Rumination is more likely to occur when our thoughts are largely negative. Positive thinking encourages us to take effective action. Negative thoughts, on the other hand, because of social constraints and the negative impact they have on our self-image, discourage us from taking action. When we engage in negative thinking most of the time, we feel overwhelmed by the world. We feel stuck. We can’t see our way out of our problems. Negative thinking drives people away from us so that we are unable to share our thoughts with others and benefit from the feedback they might offer. And so, alone, we think- and think. We ruminate.

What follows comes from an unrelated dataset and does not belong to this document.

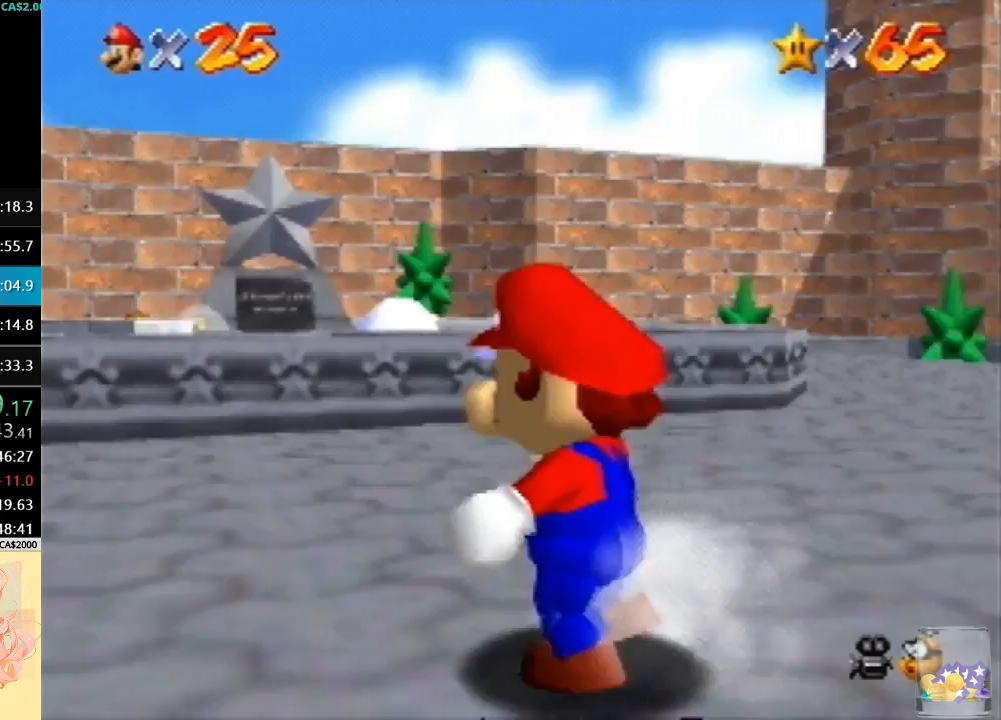
{"buttons": [], "left_stick": "up-left", "button_events": [[233, "A", "down"], [400, "A", "up"]]}
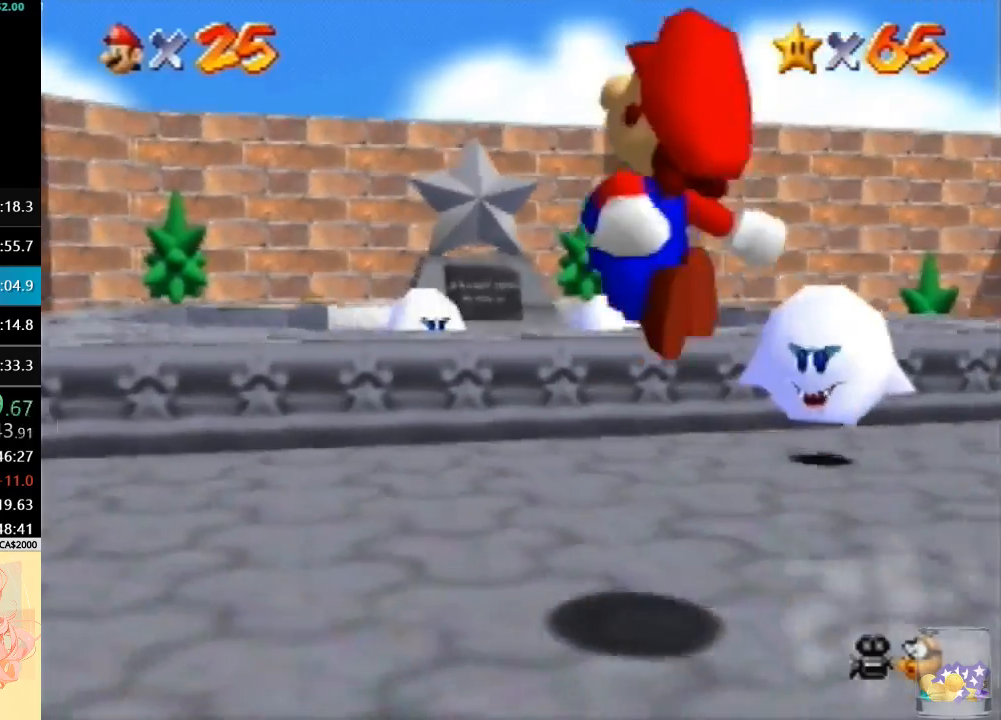
{"buttons": [], "left_stick": "up", "button_events": [[67, "C_RIGHT", "down"], [167, "C_DOWN", "down"], [200, "C_RIGHT", "up"], [300, "C_DOWN", "up"]]}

Researchers have found that women are much more likely to ruminate than men. This reflects the two-to-one ratio of women who suffer from depression in comparison to men. There are a number of possible reasons why women ruminate more often than men, including socialization practices in our society, job, discrimination, lower pay, and a great incidence of abuse. In addition to depression, rumination is associated with anxiety, anger, and substance abuse.